McCumons alleged that Marougi’s actions violated his right to free speech, and that the arrest and the impoundment of his car involved his right to be free of unwarranted seizure of himself and his property. Marougi’s s.j. motion relied on the doctrine of qualified immunity, under which a public official cannot be sued for the discharge of discretionary functions unless his actions violated a clearly established legal right of the plaintiff. The burden is on the plaintiff to show that the defendant is not entitled to qualified immunity. If the existence of the established right depends on how disputed facts are resolved, then summary judgment can’t be granted.
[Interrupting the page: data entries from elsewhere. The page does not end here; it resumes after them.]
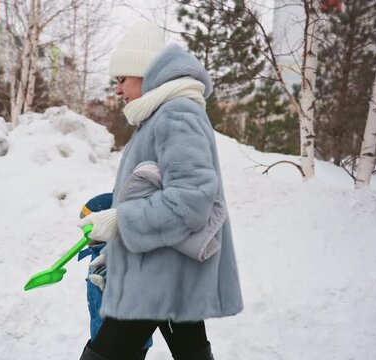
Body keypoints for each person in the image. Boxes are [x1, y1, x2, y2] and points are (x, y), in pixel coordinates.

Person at [77, 21, 243, 360]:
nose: (118, 91)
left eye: (122, 79)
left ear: (145, 73)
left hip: (157, 274)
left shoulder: (176, 114)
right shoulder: (160, 115)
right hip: (166, 266)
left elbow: (191, 199)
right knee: (190, 349)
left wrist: (121, 221)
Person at [77, 193, 153, 360]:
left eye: (88, 225)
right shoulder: (97, 251)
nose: (84, 230)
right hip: (103, 334)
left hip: (127, 341)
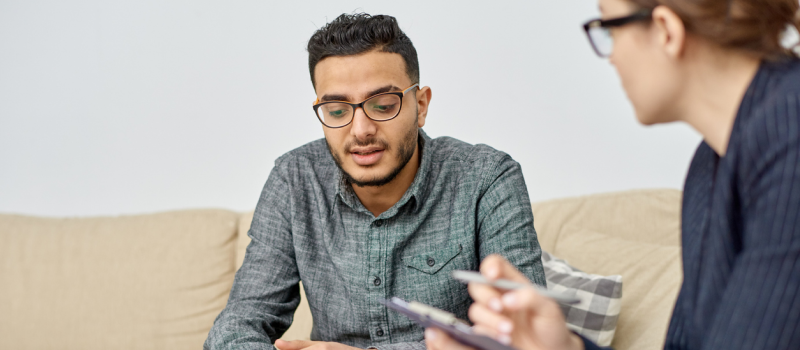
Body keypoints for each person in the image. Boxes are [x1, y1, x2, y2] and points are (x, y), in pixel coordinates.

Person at [424, 0, 800, 349]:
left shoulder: (789, 140)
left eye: (609, 29)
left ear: (666, 30)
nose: (611, 57)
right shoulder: (709, 165)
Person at [203, 13, 547, 350]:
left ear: (421, 104)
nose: (361, 129)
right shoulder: (294, 179)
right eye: (337, 110)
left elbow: (522, 335)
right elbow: (237, 325)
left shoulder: (487, 178)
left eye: (383, 105)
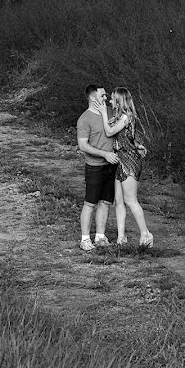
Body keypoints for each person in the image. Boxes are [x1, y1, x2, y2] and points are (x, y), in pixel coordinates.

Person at [76, 85, 130, 251]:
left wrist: (136, 146)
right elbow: (83, 146)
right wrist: (104, 154)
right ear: (93, 98)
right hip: (95, 166)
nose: (106, 98)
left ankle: (100, 236)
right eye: (103, 95)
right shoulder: (84, 119)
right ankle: (85, 239)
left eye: (106, 96)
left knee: (106, 202)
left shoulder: (111, 112)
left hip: (112, 165)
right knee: (90, 203)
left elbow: (124, 129)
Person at [105, 86, 153, 247]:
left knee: (131, 200)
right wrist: (138, 145)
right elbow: (130, 138)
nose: (110, 101)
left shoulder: (126, 116)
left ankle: (146, 234)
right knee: (118, 201)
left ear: (119, 100)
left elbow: (110, 131)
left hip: (129, 160)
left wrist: (104, 115)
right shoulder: (120, 116)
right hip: (120, 159)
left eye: (112, 98)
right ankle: (121, 237)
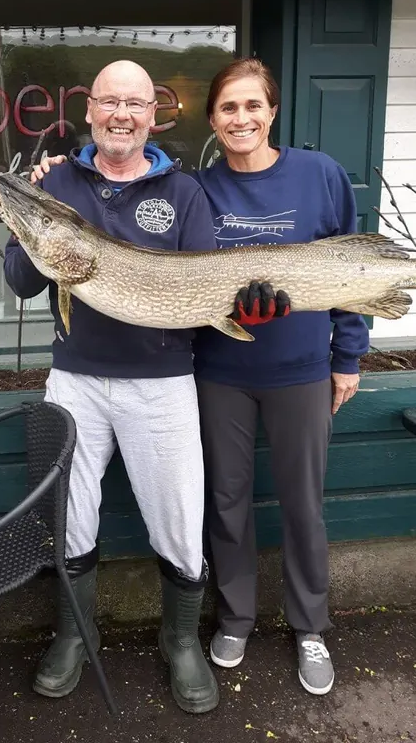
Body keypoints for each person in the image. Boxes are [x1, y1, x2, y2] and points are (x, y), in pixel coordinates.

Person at [4, 60, 280, 714]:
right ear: (90, 110)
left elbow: (211, 294)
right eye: (109, 102)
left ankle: (179, 640)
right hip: (74, 378)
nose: (121, 113)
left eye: (134, 102)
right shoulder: (57, 182)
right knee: (68, 516)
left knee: (180, 519)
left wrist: (250, 308)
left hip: (161, 383)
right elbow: (20, 281)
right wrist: (29, 225)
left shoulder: (183, 193)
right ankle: (76, 632)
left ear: (152, 114)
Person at [191, 57, 369, 697]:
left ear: (272, 111)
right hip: (221, 371)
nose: (241, 118)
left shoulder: (319, 175)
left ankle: (310, 626)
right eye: (228, 108)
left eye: (252, 106)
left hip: (300, 370)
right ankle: (235, 616)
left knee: (303, 505)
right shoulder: (197, 189)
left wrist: (348, 355)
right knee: (228, 502)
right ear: (213, 119)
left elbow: (351, 265)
In this case, Judge Ludington found that McCumons had sufficiently demonstrated that based on his version of the facts Marougi had violated clearly established constitutional rights involving speech and seizure of the person and property of the plaintiff. If Marougi’s version of the events was believed, however, the qualified immunity defense could apply. In light of that, a trial is necessary to determine the facts, and McCumons survives the motion for summary judgment.

However, Judge Ludington found that McCumons had not shown selective enforcement that would invoke an equal protection claim. Ludington observed that 6th Circuit precedent required a plaintiff to demonstrate three things in a selective enforcement case: "First, [the state actor] must single out a person belonging to an identifiable group, such as those of a particular race or religion, or a group exercising constitutional rights, for prosecution even though he has decided not to prosecute persons not belonging to that group in similar situations. Second, he must initiate the prosecution with a discriminatory purpose. Finally, the prosecution must have a discriminatory effect on the group which the defendant belongs to."
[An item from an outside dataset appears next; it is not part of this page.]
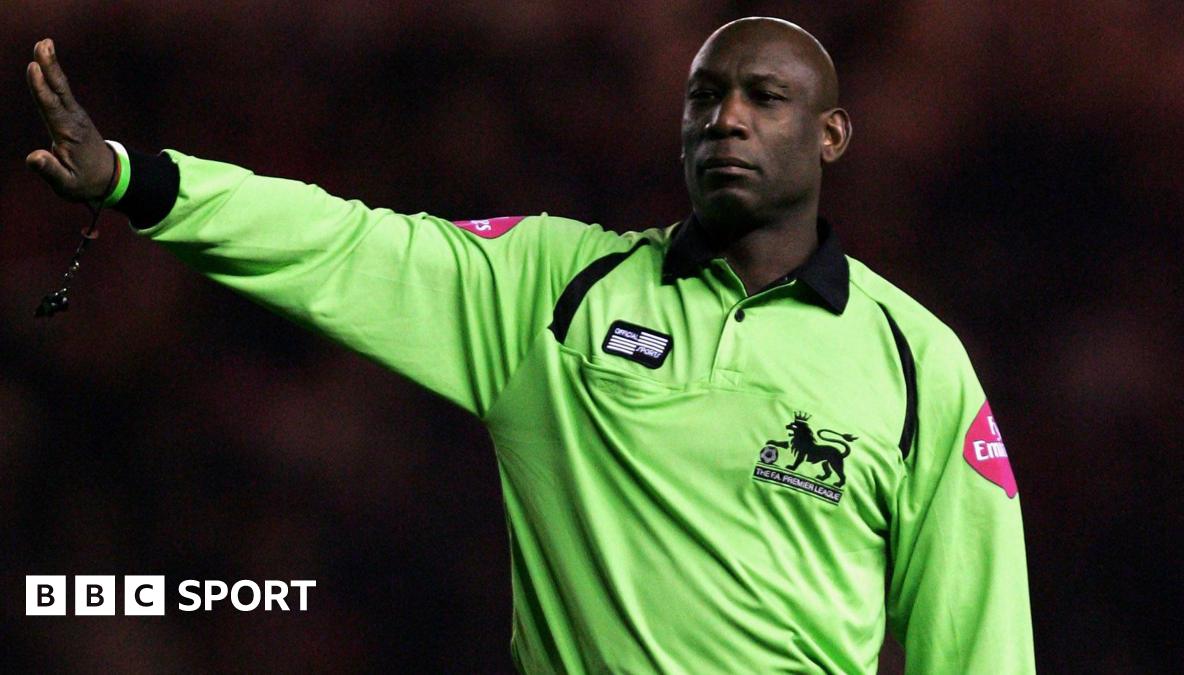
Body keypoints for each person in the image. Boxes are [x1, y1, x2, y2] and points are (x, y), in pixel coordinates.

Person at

"Here, Plaintiff has not identified someone from outside of the class that Defendant decided not to prosecute," wrote Judge Ludington. "Rather, Plaintiff argues that this requirement is irrelevant in this context because the record is replete with evidence of anti-homosexual animus." Ludington concluded this was not enough under circuit precedent, and concluded that McCumons could not establish an equal protection claim, so Marougi was entitled to immunity from that portion of the complaint.
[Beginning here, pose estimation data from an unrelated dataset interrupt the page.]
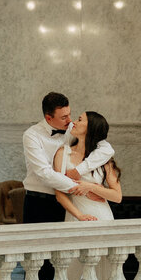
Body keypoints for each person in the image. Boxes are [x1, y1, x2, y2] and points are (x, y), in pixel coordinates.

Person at [21, 91, 115, 223]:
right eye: (64, 117)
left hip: (69, 202)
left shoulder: (73, 129)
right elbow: (44, 172)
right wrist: (84, 189)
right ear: (49, 118)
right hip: (40, 202)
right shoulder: (32, 135)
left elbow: (107, 149)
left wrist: (79, 171)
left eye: (70, 114)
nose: (70, 120)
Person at [54, 111, 122, 221]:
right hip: (75, 216)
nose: (74, 122)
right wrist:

Most people caught up in anti-gay police entrapment activity will do anything to avoid publicity and put the case behind them, so this kind of activity usually has little risk for the police officer who, as McCumons alleges in this case, falsifies a factual report to support an arrest in a situation where the arrested person has not actually violated the law. (Marougi stated in his report that McCumons had told Marougi that he wanted to "feed him his load" and had requested permission to enter Marougi’s vehicle for the purpose of engaging in oral sex, while McCumons denies both of these allegations which were undoubtedly central to the prosecutor’s determination to prefer charges against him.) Thus, it is refreshing and exciting to see a victim of this kind of set-up step forward to file a constitutional suit against the police officer to seek vindication of his rights.

Comments

Tom

I am facing such a case right now---hard to convince the lawyer to fight it based on police entrapment---at this time wish I was doing it my myself

Caitlin from Buy Backlinks

@Tom: It is probably going to be difficult to do that because you're going to need a confession to be able to use that entrapment in court.

scott

why would you need a confession to prove entrapment? thats ridiculous.